START The data
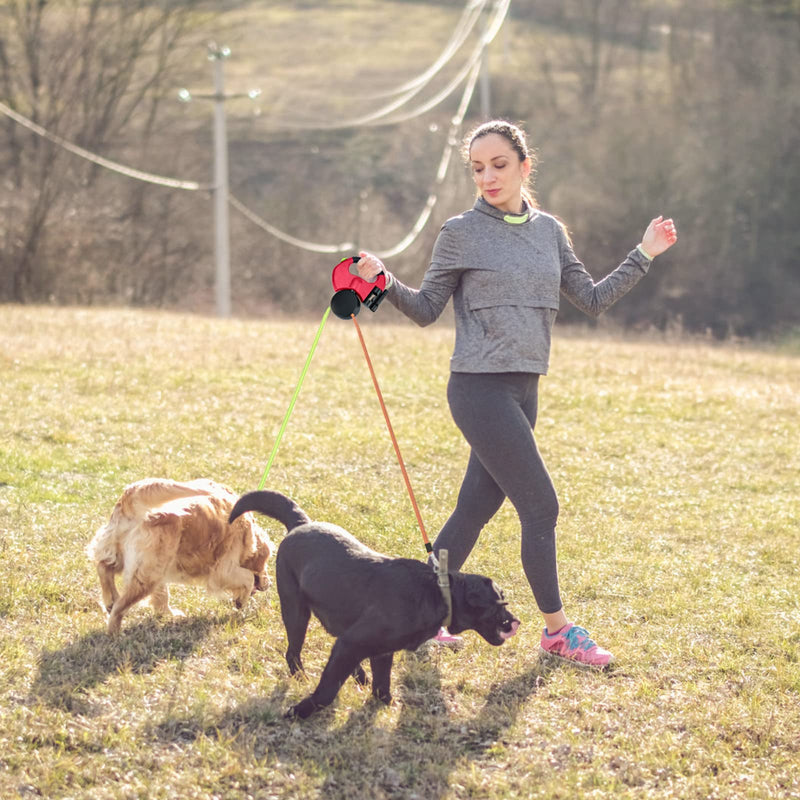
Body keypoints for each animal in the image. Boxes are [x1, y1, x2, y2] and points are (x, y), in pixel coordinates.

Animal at [88, 478, 276, 636]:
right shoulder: (223, 570)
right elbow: (248, 578)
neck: (247, 530)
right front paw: (240, 601)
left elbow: (161, 597)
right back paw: (114, 633)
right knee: (119, 607)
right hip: (146, 576)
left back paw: (110, 599)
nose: (269, 583)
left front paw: (167, 615)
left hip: (135, 560)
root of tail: (132, 495)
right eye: (266, 562)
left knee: (103, 566)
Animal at [228, 488, 520, 720]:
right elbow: (328, 688)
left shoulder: (380, 652)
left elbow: (382, 685)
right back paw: (302, 678)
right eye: (499, 604)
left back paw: (358, 676)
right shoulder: (353, 642)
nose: (516, 622)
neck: (437, 592)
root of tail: (301, 524)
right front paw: (301, 710)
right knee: (293, 652)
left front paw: (386, 704)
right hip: (296, 610)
END The data
▶ Action item:
Could you please give the number of lines in the data above that contain the word "left"? Only the number is needed.

▶ Result of this exercise:
9